MILAN - Plenty of investment opportunities lie ahead and only wait to be seized in the Sino-European relations, Italian experts told Xinhua following Chinese Premier Li Keqiang's recent visit to Europe.
"Europe and China are complementary. We have many projects and cutting-edge technology, China has the concreteness and economic capacity to turn ideas into real things," Max Ferrari, President of the Lombardy-China Association and spokesman of Lombardy's infrastructure company, said.
During his stay in Europe, Li co-chaired the 17th China-European Union (EU) Leaders' Meeting in Brussels. There he met with leaders of the European Council (EU) and Belgium, and then visited France and the Paris-based Organization for Economic Cooperation and Development (OECD).
Ferrari was confident about deepening implementation of the Belt and Road Initiative, proposed by the Chinese government in 2013 to boost transport infrastructure building, investment and trade facilitation, financial cooperation and cultural exchanges between Asia and Europe, and even Africa.
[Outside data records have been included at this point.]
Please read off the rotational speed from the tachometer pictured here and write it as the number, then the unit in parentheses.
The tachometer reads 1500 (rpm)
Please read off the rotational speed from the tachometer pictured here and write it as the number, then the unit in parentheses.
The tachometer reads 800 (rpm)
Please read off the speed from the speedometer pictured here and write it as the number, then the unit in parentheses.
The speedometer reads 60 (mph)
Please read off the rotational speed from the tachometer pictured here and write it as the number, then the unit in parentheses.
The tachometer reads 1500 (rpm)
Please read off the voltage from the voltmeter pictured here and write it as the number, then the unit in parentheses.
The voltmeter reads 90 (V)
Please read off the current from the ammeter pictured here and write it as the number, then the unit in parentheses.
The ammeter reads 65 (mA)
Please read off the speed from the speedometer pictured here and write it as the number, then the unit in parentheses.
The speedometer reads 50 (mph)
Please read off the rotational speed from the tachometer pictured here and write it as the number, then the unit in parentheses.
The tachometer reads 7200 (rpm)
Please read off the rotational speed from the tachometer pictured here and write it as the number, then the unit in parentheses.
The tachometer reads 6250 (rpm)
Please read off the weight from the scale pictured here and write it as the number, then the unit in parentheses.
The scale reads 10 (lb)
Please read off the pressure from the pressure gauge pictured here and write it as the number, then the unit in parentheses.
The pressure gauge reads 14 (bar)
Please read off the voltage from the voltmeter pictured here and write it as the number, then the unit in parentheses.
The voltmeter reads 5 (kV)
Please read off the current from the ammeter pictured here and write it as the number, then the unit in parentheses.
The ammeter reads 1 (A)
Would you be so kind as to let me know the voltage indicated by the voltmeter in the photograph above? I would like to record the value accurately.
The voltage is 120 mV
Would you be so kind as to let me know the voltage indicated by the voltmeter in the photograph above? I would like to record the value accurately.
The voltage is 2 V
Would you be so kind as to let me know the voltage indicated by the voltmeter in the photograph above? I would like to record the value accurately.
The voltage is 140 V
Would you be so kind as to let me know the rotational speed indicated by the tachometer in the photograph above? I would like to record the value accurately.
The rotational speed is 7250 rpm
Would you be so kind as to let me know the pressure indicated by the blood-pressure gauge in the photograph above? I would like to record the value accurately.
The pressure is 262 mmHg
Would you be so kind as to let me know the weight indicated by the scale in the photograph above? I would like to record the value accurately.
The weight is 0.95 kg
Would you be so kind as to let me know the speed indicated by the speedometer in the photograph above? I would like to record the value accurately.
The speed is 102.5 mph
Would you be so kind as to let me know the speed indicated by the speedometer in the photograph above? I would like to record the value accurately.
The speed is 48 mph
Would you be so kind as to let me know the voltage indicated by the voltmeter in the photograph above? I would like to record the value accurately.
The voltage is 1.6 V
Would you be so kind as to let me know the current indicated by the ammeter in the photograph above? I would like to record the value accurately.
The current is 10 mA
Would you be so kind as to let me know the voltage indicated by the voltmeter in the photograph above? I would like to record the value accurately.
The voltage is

In his view, Li's visit marked a new turning point in bilateral relations. "Not only goods, but also people, knowledge, projects and a new idea of a Europe-Asia continent will travel along this new Silk Road," he stressed.
Due to its strategic geographic position, Italy can play a key role in the Belt and Road Initiative. Ferrari said China's investment into Europe could help build a corridor to link Genoa port to Milan and Venice in northern Italy, or through Switzerland north to Rotterdam in the Netherlands, going by Duisburg in Germany which is linked by rail to southwest China's Chongqing Municipality.
"Lombardy's infrastructure company is very interested to build a synergy with Chinese banks in this regard," Ferrari told Xinhua.
There is great expectation for bilateral opportunities also in the agro-food, mechanical, green economy, real estate, culture and tourism sectors, he added.
Andrea Crespi Bel'skij, CEO at EF Finance & Investments and Executive Vice President at Prime Acquisition Corp, said the international market situation is particularly favorable to merger and acquisition (M&A) activity or setting up of joint ventures to explore new markets and technologies.
Crespi Bel'skij told Xinhua he sees two main areas of cooperation. "Italy has always had a competitive technological advantage in road and rail infrastructure, especially with heavy traffic and limited space. A fast-growing economy can benefit from this ability," he said.
Secondly, Chinese investors can diversify investment. "Most of state-owned infrastructure activities in Italy will become public in the next months, representing a good opportunity to enter a mature sector but with strongly steady and predictable cash flows, " Crespi Bel'skij pointed out.
He underlined low interest rate in Europe eases acquisition of companies by international investors, while economic recovery in Europe makes M&A more profitable in the short term.
In his view, China's advantages in production capacity match with Europe's advanced technologies in a win-win situation. Cooperation in green energy, he added, is an important opportunity, particularly for financing plants in higher energy user countries in Eastern Europe and Turkey or in the inner part of China.
Other good sectors are healthcare and treatment of aged people.
"Europe has already faced population ageing, an issue China will deal with soon. Moreover, retirement houses are an important asset class Northern European investor have started looking at," Crespi Bel'skij noted.
Last but not least, he said, China has a large rising middle class which has few financial instruments to rely on for investment and savings, while Europe has a long tradition in this sector. "The creation of financial products distributed by Chinese banks and insurance companies is in my opinion an interesting opportunity for China," Crespi Bel'skij told Xinhua.
In his view, the most urgent need in Sino-European relations is the subscription of a bilateral pact and the creation of an appropriate legal framework to facilitate Chinese acquisitions in Europe.
As the Greek financial crisis is showing, Crespi Bel'skij noted, huge supranational financial institutions like the International Monetary Fund (IMF) could be less efficient in dealing with non conventional issues in regional areas. "International bilateral agreements and cooperation are more cost-effective and can create benefits for local communities as well as for investor States," he concluded.